The objection to most of the instructions given on behalf of the People was that they were improper as applied to the facts shown in evidence, and I think the objections were well taken.
Counsel for the People were permitted to ask witnesses where the plaintiff in error got the beer, how much he had shipped to him, etc. This was improper. It was not claimed that plaintiff in error was violating any law or that he had no right to get the beer or have it in his possession. Such evidence did not tend to prove any issue in the case, and the only object of such evidence would be to give the impression that he was engaged in unlawfully receiving or handling intoxicating liquor and prejudice the jury against him.

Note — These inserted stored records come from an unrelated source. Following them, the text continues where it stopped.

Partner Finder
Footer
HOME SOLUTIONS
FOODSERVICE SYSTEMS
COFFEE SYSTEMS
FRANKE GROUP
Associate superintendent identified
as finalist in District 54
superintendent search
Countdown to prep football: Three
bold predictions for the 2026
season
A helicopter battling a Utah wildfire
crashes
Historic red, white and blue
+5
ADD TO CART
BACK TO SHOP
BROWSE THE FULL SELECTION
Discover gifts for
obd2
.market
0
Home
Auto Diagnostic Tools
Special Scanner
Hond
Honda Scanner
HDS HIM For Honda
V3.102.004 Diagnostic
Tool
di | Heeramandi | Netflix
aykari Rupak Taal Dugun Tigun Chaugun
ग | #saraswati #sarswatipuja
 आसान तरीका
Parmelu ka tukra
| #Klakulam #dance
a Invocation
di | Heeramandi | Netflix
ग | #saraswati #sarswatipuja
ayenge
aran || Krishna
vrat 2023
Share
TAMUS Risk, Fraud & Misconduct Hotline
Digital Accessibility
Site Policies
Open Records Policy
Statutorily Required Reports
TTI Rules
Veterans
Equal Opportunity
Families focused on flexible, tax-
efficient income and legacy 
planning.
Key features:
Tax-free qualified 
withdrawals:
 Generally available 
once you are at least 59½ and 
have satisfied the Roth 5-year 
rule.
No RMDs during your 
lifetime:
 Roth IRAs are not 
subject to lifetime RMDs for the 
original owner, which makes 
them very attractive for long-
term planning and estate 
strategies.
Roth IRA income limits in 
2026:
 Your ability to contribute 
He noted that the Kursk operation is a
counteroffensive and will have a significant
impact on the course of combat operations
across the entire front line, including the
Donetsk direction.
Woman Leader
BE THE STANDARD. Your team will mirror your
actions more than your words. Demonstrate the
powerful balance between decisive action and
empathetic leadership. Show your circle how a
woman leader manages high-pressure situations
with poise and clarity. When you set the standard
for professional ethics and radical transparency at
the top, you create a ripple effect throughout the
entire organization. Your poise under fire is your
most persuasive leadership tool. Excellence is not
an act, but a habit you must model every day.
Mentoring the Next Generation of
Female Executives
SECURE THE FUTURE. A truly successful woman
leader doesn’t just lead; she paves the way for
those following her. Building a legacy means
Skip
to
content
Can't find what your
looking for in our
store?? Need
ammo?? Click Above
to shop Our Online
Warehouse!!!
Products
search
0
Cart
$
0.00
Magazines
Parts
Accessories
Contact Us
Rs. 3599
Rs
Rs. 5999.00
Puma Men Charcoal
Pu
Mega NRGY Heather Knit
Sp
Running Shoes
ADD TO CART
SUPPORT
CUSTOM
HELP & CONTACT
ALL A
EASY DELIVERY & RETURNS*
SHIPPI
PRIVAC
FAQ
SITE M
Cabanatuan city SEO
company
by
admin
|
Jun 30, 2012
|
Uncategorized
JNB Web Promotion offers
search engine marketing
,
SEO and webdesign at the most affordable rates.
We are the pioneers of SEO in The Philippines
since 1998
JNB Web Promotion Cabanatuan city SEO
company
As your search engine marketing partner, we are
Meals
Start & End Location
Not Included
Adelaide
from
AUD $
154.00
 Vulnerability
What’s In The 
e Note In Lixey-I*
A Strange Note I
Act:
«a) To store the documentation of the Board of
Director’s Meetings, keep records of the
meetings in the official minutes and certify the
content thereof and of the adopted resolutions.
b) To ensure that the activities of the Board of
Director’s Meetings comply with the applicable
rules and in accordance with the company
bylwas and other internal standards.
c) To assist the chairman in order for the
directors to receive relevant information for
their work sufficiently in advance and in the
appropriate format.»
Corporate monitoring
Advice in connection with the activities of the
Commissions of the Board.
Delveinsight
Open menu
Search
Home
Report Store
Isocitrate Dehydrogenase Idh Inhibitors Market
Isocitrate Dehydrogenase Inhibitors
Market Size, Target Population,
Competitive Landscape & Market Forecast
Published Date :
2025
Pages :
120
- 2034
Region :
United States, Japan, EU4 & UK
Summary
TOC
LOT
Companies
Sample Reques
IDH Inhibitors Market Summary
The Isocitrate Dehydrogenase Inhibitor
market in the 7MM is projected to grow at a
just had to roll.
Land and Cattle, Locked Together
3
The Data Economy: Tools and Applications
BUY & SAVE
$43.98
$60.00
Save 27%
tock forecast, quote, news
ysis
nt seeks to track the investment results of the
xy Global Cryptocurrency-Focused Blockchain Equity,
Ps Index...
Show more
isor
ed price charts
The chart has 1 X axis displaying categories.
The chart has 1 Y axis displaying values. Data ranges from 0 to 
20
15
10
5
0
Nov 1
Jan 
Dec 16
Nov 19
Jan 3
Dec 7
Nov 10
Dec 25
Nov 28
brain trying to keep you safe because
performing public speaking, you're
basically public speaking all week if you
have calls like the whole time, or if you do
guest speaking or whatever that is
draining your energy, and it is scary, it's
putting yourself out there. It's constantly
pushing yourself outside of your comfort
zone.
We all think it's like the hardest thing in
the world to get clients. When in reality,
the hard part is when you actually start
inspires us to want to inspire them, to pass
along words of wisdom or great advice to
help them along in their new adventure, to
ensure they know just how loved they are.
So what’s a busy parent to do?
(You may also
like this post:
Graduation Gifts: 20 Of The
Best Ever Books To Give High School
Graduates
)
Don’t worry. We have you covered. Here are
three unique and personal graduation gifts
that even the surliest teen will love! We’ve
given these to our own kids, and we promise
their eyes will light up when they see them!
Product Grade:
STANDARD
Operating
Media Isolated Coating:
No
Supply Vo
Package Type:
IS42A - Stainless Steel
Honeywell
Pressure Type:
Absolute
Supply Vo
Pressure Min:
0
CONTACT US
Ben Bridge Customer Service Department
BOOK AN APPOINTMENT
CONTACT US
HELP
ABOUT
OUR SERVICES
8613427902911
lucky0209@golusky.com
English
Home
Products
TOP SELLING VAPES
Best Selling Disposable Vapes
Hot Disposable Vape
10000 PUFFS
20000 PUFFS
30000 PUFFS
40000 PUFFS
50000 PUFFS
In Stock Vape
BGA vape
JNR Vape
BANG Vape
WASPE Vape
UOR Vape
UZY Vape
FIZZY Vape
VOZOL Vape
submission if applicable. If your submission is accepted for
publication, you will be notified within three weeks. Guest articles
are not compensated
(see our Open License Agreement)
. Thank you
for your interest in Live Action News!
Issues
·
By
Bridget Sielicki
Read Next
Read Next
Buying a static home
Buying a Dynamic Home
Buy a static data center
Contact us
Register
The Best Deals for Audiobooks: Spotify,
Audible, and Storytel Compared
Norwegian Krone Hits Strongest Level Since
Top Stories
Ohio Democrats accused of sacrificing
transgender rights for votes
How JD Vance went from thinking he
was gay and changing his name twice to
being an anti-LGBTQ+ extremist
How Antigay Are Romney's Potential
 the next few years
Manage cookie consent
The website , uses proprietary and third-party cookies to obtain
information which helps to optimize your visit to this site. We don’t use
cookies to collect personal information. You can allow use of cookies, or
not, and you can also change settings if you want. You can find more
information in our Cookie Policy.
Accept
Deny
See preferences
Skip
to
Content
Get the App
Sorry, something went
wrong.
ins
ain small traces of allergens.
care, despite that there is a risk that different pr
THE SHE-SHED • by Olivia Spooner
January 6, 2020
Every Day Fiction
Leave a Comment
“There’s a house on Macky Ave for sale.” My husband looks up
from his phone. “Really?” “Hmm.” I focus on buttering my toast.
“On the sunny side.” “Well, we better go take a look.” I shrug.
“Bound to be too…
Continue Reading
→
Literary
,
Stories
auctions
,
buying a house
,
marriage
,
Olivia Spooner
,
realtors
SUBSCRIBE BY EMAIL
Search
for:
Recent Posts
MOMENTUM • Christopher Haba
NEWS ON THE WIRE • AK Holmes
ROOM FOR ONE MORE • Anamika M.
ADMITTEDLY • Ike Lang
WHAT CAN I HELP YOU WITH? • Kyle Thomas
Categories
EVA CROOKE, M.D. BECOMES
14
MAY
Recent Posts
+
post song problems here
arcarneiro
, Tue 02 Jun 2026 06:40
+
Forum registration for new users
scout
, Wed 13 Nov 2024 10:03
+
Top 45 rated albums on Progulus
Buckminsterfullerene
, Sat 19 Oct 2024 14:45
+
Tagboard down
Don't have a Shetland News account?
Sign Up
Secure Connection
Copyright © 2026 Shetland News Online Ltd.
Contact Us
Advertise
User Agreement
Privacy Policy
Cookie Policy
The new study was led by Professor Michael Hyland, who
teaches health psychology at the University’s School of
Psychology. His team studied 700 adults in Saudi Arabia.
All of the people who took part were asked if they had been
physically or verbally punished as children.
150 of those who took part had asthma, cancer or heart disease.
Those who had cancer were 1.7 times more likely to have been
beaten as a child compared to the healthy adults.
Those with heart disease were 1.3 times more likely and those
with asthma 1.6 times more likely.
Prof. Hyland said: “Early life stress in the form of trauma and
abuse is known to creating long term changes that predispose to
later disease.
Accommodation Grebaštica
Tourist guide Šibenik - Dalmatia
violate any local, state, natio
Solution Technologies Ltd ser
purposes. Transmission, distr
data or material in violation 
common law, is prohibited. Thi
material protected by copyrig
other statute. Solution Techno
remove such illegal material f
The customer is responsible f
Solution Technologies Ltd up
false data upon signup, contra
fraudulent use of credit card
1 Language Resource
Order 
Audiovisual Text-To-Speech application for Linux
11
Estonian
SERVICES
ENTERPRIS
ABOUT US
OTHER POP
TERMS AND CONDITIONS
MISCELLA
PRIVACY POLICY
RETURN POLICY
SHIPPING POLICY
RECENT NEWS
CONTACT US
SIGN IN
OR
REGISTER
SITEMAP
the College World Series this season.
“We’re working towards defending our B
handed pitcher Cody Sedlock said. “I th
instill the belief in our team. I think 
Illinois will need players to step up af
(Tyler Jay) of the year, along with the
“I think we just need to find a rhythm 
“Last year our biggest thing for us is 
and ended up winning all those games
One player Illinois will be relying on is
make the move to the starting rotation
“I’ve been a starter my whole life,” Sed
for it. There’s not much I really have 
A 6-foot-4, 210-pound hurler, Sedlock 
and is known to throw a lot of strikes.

The statement by one of the attorneys for the People that it was expected a witness would be produced who would testify that plaintiff in error had stated before the difficulty that he intended to kill Hill was prejudicial and should not have been made. At the time it was made the case was being tried. Counsel for the People knew, or were supposed to know at that time, what they could prove and the names of the witnesses by whom the proof would be made. Moreover, plaintiff in error was entitled to know, before the trial, who the witnesses for the prosecution were. Plaintiff in error and his counsel had not been notified that any such witness would testify and no such witness was produced on the trial. There was no excuse for such a statement, and I cannot think that counsel for the People, with his knowledge of criminal law, made the statement in good faith. As stated by this court in People v. McCombie, 274 Ill. 600, the prosecuting attorney goes beyond his duty when he seeks to secure a verdict by known unfair arguments.
I do not think that under the evidence- the plaintiff in error was guilty of murder, and the judgment should have been reversed because of prejudicial error.